What safeguards can avoid unauthorised retrieval of access control data?

All modern access control solutions should be designed with cybersecurity top of mind, providing encrypted communication so users can be sure their data is thoroughly protected from unauthorised parties at all times. A simple way to ensure a safeguarded system is by implementing an end-to-end access control solution that includes all the required components, from the software managed by the operator to the credentials carried by the end user. For example, software that uses TLS encryption to communicate with the door controller, door controllers that possess a Secure Element to provide secure storage and use of encryption keys for reader communication such as SCP, and finally readers with a Secure Element to store keys for reading MIFARE DESFire EV3 encrypted credentials. Additionally, those with either end-to-end or standalone systems must keep up with any device updates to avoid issues linked to outdated tech.  

Access control systems must protect against the unauthorised retrieval of private information both within the system and at the credential level. Within the solution, data encryption at the database level and implementation of roles can limit access to information to only those with proper authorisation. Likewise, granular privileges, strong authentication (password), partitioning of the system, and certificate-based authentication between the client and server are good cybersecurity hygiene tactics. At the credential level, depending on the sensitivity of the site, certain credentials are more suitable than others but require some backend management for the security keys. Customers may choose to have the manufacturer handle that task by asking for custom keys or managing those themselves. 

As we look to 2024, establishing safeguards to avoid unauthorised retrieval of access control data will continue to grow in importance. According to "The Impact of Technology in 2024 and Beyond: an IEEE Global Study," data vulnerability will remain a top cybersecurity concern as we move into the new year. To protect against unauthorised data access there are a few safeguards to put in place. For one, security teams should establish the organisational responsibility for information and technical security management within a specific role. Secondly, organisations should limit access to access control data to only the minimum necessary individuals and accounts who need such access to perform their job responsibilities. Lastly, access and changes to access control data should be logged accordingly. Teams should not allow the access control management personnel to have access to view logs, but should establish monitoring to a separate independent team, such as (internal auditors and security officers) that can determine when access is unauthorised, unnecessary, or otherwise raises a red flag. 

Safeguards that are top-of-mind for me include process security and company culture.

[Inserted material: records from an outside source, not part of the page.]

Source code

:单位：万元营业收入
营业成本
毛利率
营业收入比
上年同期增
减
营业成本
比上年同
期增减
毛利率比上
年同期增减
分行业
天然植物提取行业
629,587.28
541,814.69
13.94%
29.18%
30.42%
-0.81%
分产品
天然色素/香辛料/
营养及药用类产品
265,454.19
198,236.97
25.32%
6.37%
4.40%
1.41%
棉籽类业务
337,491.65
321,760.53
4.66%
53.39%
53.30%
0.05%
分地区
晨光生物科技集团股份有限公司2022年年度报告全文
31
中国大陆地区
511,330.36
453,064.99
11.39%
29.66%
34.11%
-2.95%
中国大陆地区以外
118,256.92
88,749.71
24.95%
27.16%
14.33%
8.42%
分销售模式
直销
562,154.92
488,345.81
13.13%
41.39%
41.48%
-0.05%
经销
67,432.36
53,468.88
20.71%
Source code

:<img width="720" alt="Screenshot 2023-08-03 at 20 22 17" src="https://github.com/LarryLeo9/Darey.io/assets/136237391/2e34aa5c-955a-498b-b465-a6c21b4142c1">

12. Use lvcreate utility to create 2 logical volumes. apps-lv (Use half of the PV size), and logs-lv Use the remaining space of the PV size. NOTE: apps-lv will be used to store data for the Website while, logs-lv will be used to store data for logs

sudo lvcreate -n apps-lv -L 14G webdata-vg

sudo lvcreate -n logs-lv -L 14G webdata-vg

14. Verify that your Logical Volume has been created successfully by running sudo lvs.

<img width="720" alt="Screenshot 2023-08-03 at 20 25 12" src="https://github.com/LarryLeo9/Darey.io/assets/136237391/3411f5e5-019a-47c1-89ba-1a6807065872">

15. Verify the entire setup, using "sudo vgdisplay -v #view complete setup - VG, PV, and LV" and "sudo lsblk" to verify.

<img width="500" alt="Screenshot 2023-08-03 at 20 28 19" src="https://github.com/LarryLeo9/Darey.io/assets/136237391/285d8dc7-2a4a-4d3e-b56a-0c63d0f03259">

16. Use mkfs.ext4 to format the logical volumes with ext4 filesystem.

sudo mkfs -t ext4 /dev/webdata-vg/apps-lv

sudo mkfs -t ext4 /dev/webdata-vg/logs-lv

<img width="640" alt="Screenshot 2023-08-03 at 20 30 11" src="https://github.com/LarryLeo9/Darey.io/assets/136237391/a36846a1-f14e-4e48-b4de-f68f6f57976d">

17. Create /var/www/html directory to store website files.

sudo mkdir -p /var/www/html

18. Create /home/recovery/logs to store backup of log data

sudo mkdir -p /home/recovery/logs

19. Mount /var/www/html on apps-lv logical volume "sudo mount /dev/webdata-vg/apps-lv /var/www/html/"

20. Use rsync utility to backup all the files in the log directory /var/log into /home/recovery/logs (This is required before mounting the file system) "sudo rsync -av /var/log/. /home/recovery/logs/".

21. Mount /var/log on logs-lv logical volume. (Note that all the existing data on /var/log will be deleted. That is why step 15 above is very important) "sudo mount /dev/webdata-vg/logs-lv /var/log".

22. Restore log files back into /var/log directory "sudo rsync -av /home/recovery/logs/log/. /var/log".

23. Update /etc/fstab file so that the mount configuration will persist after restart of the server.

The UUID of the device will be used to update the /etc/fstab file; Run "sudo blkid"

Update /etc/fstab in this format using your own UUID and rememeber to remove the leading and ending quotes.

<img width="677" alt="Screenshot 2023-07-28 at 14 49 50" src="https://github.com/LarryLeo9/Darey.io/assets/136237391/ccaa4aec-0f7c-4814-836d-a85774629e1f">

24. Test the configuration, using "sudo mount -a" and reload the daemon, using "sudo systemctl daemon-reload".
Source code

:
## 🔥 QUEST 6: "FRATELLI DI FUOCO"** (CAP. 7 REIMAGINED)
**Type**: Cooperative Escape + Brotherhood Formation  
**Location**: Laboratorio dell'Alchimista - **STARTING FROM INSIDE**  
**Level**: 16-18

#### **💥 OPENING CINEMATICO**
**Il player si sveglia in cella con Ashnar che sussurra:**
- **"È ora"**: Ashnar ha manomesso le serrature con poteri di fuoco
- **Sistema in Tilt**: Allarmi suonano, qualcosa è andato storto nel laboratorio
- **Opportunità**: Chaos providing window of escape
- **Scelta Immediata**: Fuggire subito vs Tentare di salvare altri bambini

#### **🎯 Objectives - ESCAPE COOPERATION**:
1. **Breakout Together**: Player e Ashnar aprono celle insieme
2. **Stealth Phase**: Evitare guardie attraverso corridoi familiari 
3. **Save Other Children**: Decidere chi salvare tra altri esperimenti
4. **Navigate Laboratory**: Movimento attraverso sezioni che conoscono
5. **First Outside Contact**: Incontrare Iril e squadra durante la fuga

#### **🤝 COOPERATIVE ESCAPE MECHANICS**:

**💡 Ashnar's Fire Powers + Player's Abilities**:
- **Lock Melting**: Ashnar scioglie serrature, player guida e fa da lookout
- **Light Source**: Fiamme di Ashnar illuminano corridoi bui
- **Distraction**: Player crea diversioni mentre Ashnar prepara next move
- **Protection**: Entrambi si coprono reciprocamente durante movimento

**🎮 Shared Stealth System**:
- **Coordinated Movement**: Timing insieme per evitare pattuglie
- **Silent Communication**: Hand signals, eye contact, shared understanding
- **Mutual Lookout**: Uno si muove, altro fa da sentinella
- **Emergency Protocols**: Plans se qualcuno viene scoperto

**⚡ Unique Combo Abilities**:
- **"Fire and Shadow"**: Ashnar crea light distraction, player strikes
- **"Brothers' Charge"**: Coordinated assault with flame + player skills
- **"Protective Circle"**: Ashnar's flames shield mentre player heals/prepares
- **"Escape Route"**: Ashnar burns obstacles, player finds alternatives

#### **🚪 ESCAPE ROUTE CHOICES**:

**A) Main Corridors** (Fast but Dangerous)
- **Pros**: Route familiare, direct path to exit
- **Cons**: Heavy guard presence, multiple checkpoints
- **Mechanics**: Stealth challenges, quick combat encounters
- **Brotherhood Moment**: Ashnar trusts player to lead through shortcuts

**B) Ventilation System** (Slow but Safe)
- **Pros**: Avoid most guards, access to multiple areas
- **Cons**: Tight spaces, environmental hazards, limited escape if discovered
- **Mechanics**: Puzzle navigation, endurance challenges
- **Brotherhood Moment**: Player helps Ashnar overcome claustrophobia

After a breach, there is frequent finger-pointing at holes in the code built by engineers and faults assigned to the architecture of the cybersecurity technology. However, this is not always the case; flaws in process security, the workflows to stop and prevent a cyberattack, and a company culture that places excessive responsibilities on employees often lead to the cyber insecurity of access control data. Good security policy starts from the top down, with policy reflecting the values of the organisation. As an example of this policy, lateral movement can be restricted with policies that prevent any one individual from having unnecessary access. Cybersecurity should be front-of-mind for everyone, rather than consolidated under a few individuals. As with most security, safeguards must be driven from an overall organisational philosophy in concert with practical, technical safeguards.

It is important to consider the data-security practices of vendors and their software products. This includes reviewing their cybersecurity practices and receiving a record of their latest third-party audits such as a penetration test into their software offerings. It also includes reviewing the security of the data centres they use to host customer data.